**Given problem 1**
In the review of the documentary about Fred A. Leuchter, Jr., what job did Leuchter's father hold?
**Given problem 2**
Write the next part of the review of Errol Morris's documentary about Fred A. Leuchter, Jr., beginning after its final sentence.

**Source document**
** BEGIN **

Jan. 14, 2000 | Philosopher Hannah Arendt coined the phrase "the banality of evil" in discussing the career of Adolf Eichmann, the Nazi bureaucrat who was one of the principal engineers of the Holocaust. In recent years, this concept has become controversial -- New York Observer columnist Ron Rosenbaum, for example, has argued in his book "Explaining Hitler" and elsewhere that evil on the scale perpetrated by the Nazis cannot be understood in such terms. Still, the phrase continues to resonate throughout our culture, and it's impossible to watch Errol Morris' chilling new documentary, "Mr. Death: The Rise and Fall of Fred A. Leuchter, Jr.," without considering it.

Leuchter is another of the eccentric characters who fascinate Morris, but unlike the mole-rat expert, robot designer and lion tamer Morris portrayed in "Fast, Cheap, and Out of Control," Leuchter's journey goes beyond the realm of pathetic or quixotic obsession into ugliness and darkness. Maybe this story about a lonely American engineer with no evident ideology who became a lightning rod for Holocaust revisionism can best be described as a fable about the evil of banality.




Mr. Death: The rise and fall of Fred A. Leuchter, Jr.

Directed by Errol Morris

 

Long before he became a hero to neo-Nazis around the world by "proving" there were no gas chambers at Auschwitz, Leuchter (which he pronounces LOOT-cher, rather than the Germanic LOYCH-ter) was already a morbid oddball. A small-time engineer whose father had been a Massachusetts prison guard, Leuchter had carved out a professional niche as a designer and refurbisher of execution equipment. As gruesome as this may be, Leuchter is quite correct in saying that if our society is to practice capital punishment someone will have to do it. He initially became involved, he insists, out of humanitarian concern, upon learning that the antiquated electric chairs used in North Carolina and Tennessee "normally resulted in torture prior to death." If the current is insufficient or incorrectly administered, it might take 35 or 40 minutes for a condemned person to die. On the other hand, as Leuchter reports in his thick Boston accent, too much voltage may be used, in which case "the meat comes off the executee like meat off a cooked chicken."

His success with electric chairs led to contracts for automatic lethal-injection devices (so that a doctor would not have to administer the injections) and even for gallows. As Leuchter wryly points out, there is no connection between these devices beyond the fact that they're used to kill people. But as state after state reinstituted the death penalty and began to apply it, authorities needed someone to call who could build efficient, modern equipment that got the job done. "It's not a major market," as Leuchter says, but it was his. He is proud of his fair pricing (no more than a 20 percent markup!) and of his innovative design features: automobile-style safety belts, to make corpse removal easier; a drip pan under the chair, to minimize embarrassment and keep highly conductive urine off the floor of the death chamber.

** END **

**Material supplied**
** BEGIN **

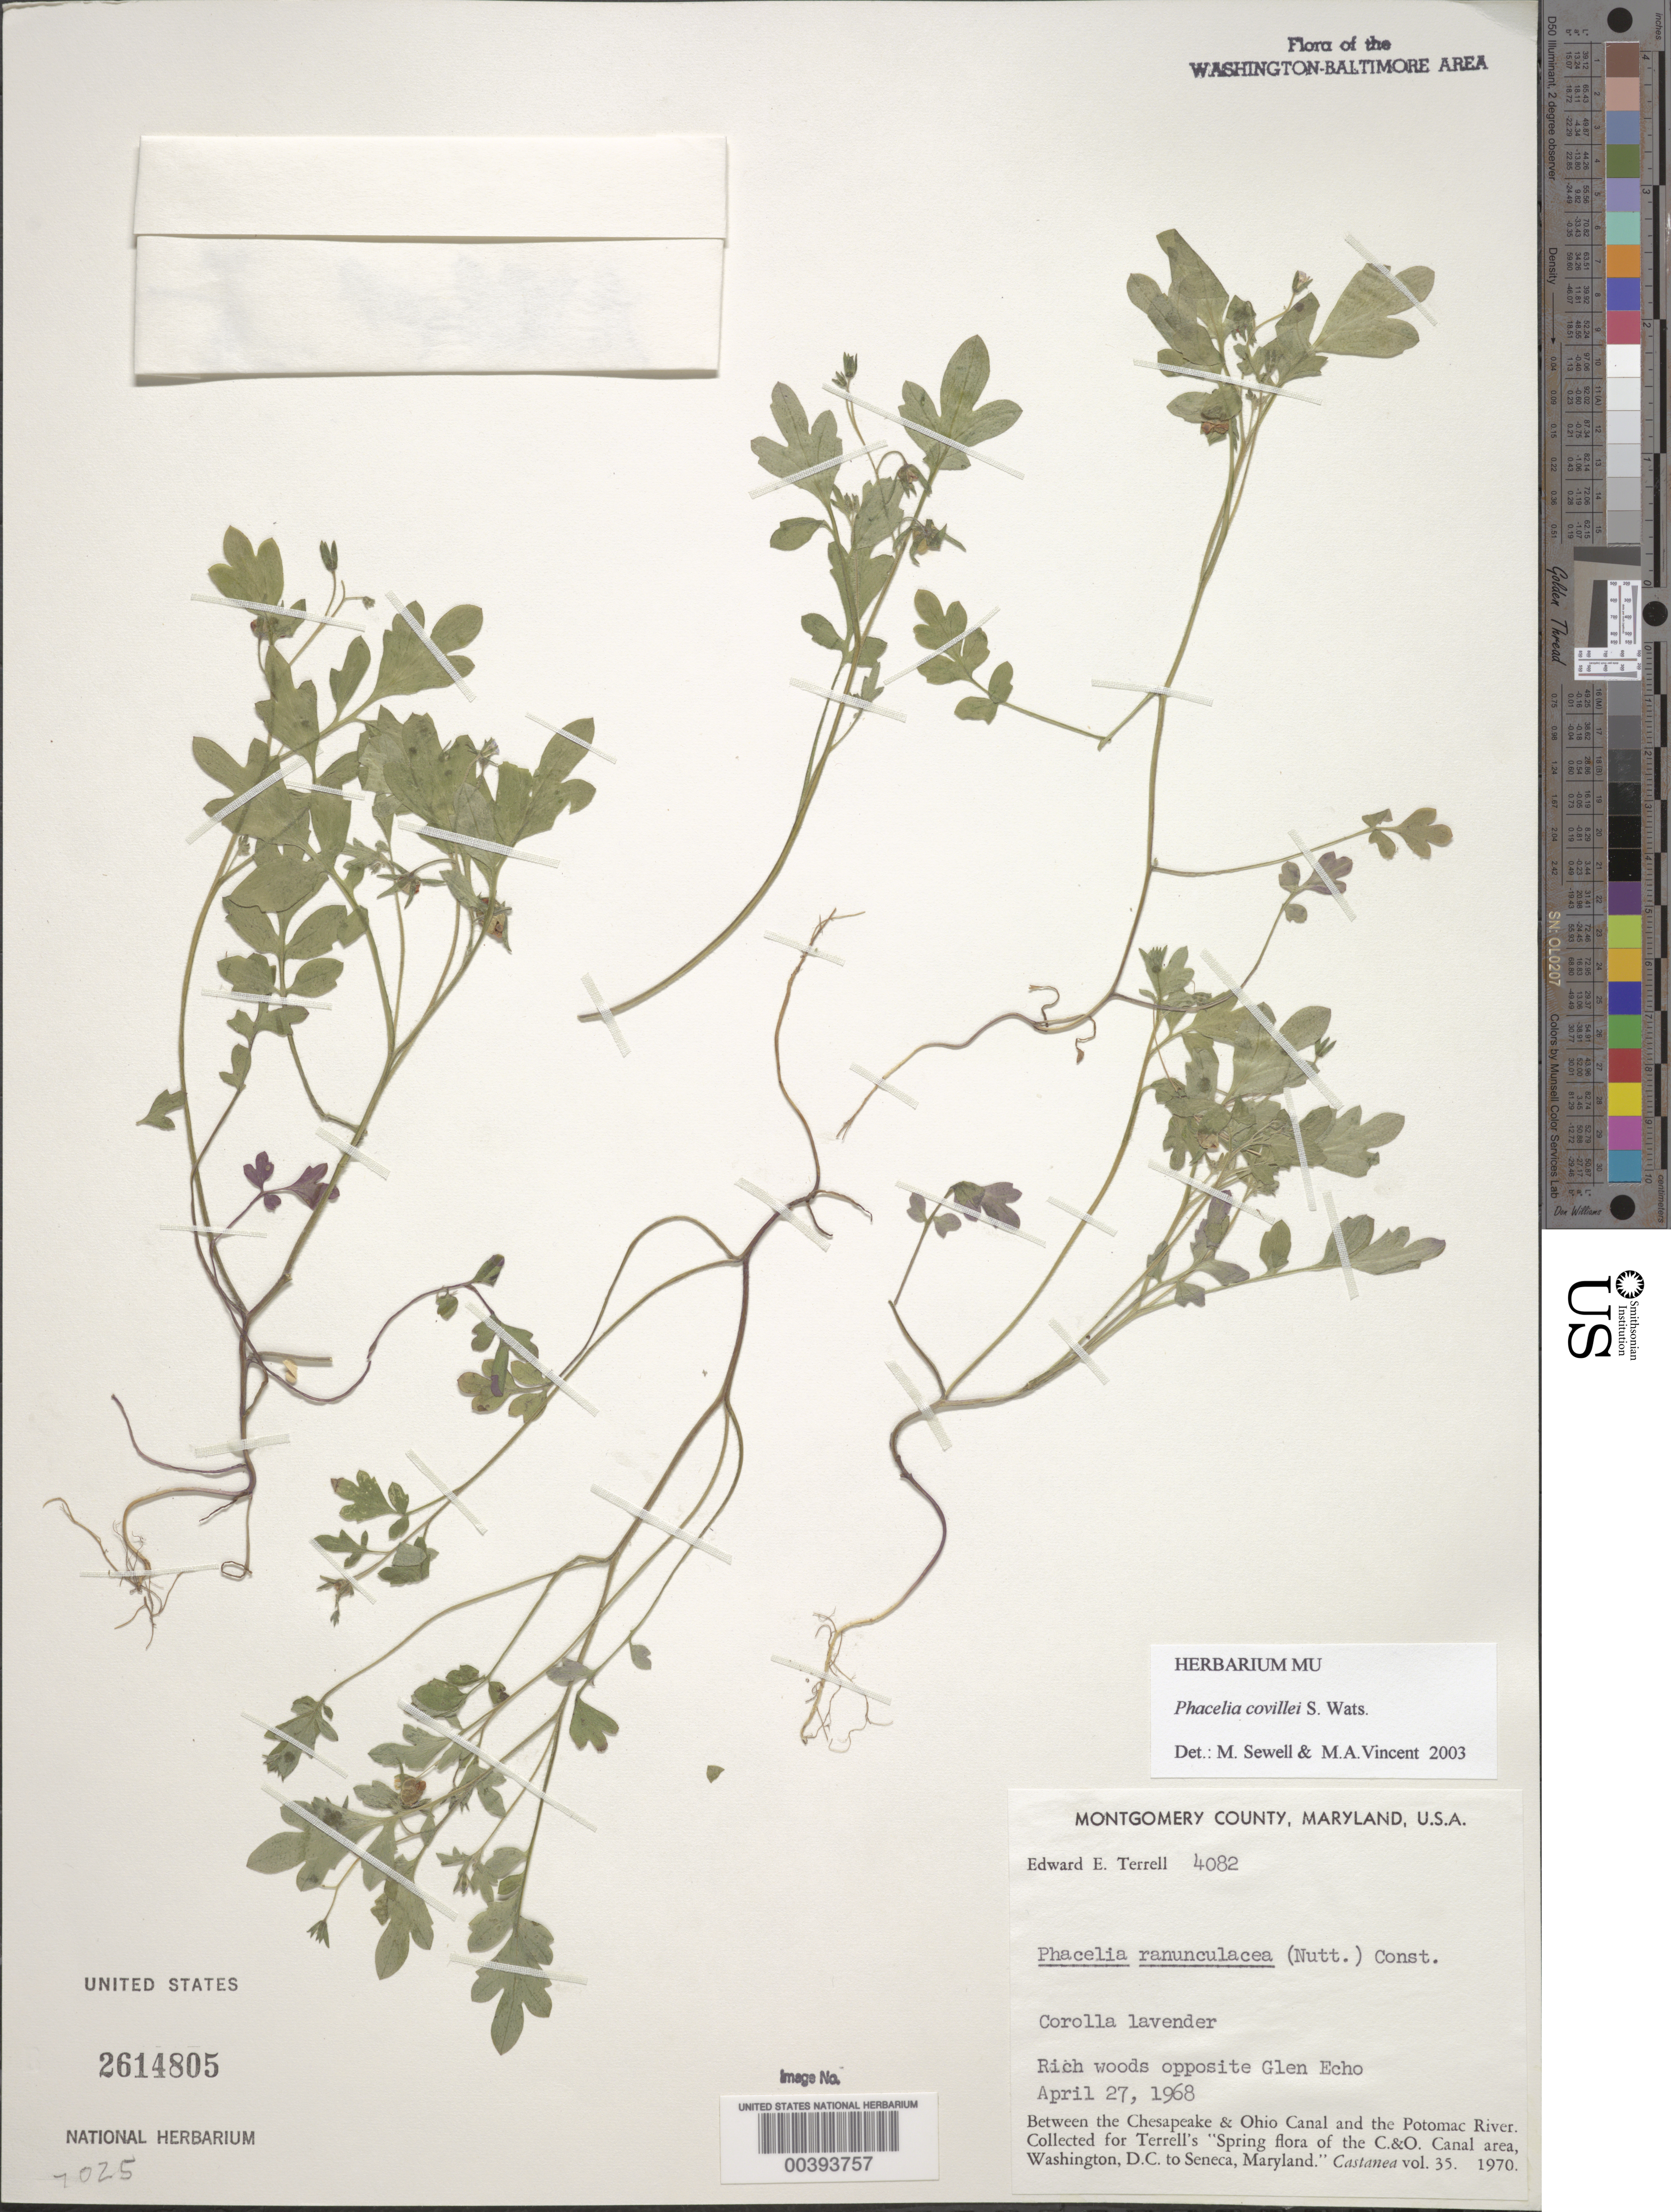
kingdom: Plantae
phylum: Tracheophyta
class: Magnoliopsida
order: Boraginales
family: Hydrophyllaceae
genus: Phacelia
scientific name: Phacelia ranunculacea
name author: (Nutt.) Constance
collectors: E. E. Terrell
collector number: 4082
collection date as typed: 27 Apr 1968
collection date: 1968-04-27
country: United States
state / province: Maryland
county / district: Montgomery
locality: opposite Glen Echo, C & O Canal area C. & O. Canal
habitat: Rich woods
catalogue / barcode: US 2614805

** END **

**Exercise result 1**
He was a Massachusetts prison guard.

**Exercise result 2**
By the time Leuchter got a call from the lawyers for Ernst Zündel, a neo-Nazi facing trial in Canada for disseminating Holocaust-denial propaganda, he had already become a low-rent entrepreneurial answer to the German engineers who designed the death camps -- a practical-minded man who saw a need and filled it. As he blandly explains for Morris' camera, there is no difference between a life-support machine and an electric chair, except that if the former fails you die and if the latter fails you live. Not even the most ardent opponent of the death penalty would argue that building machines for the execution of criminals is morally equivalent to designing genocide camps, but from an engineering standpoint, the only differences are questions of scale and degree.

When the movie suddenly touches down at Auschwitz for a few minutes before leaving again it runs the risk of being dwarfed by what it encounters there. Certainly the comic-horrific scenes in which Leuchter -- swaddled in goofy winter clothes like a science nerd on a fifth-grade field trip -- bumbles around the ruins of gas chambers and crematoria, hammering illicit "samples" out of the walls while intoning a pseudo-scientific narration to the camera, are not easy to tolerate. But why should they be? Morris is making the point, I think, that Leuchter is so incapable of relating to other people that the ruins of an extermination camp -- like the electric chairs and lethal-injection machines he designs -- are for him nothing more than an engineering problem, a forensic puzzle.